Work task: Please write out every record exactly, but keep any images out of it.

*** Provided information Section Begins ***

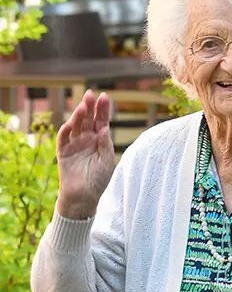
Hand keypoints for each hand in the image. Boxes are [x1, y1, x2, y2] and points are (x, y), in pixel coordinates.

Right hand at [57, 90, 115, 218]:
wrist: (84, 196)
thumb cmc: (99, 180)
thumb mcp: (107, 162)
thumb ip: (106, 146)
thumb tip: (103, 129)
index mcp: (100, 140)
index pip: (102, 121)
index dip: (103, 110)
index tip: (104, 97)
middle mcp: (87, 139)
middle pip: (88, 119)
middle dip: (90, 107)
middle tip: (91, 94)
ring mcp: (75, 144)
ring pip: (76, 125)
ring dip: (78, 115)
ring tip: (83, 106)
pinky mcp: (64, 151)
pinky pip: (64, 138)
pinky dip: (66, 130)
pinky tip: (71, 123)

*** Provided information Section Ends ***

Solved exercise:
Hand keypoints for each hand in the image. Boxes are [x1, y1, x2, y2] and points are (x, y), in pixel coordinates.

Right hand at [57, 90, 115, 218]:
wrist: (84, 196)
thumb cmc: (99, 180)
thumb mcp: (107, 162)
thumb ip: (106, 146)
thumb tip: (103, 129)
index mcp: (100, 140)
index pip: (102, 121)
index dip: (103, 110)
index tip: (104, 97)
middle mcp: (87, 139)
middle pip: (88, 119)
middle dip: (90, 107)
middle tip: (91, 94)
ring mcp: (75, 144)
ring pip: (76, 125)
ring dip: (78, 115)
ring tip: (83, 106)
pinky mcp: (64, 151)
pinky pip: (64, 138)
pinky dip: (66, 130)
pinky tip: (71, 123)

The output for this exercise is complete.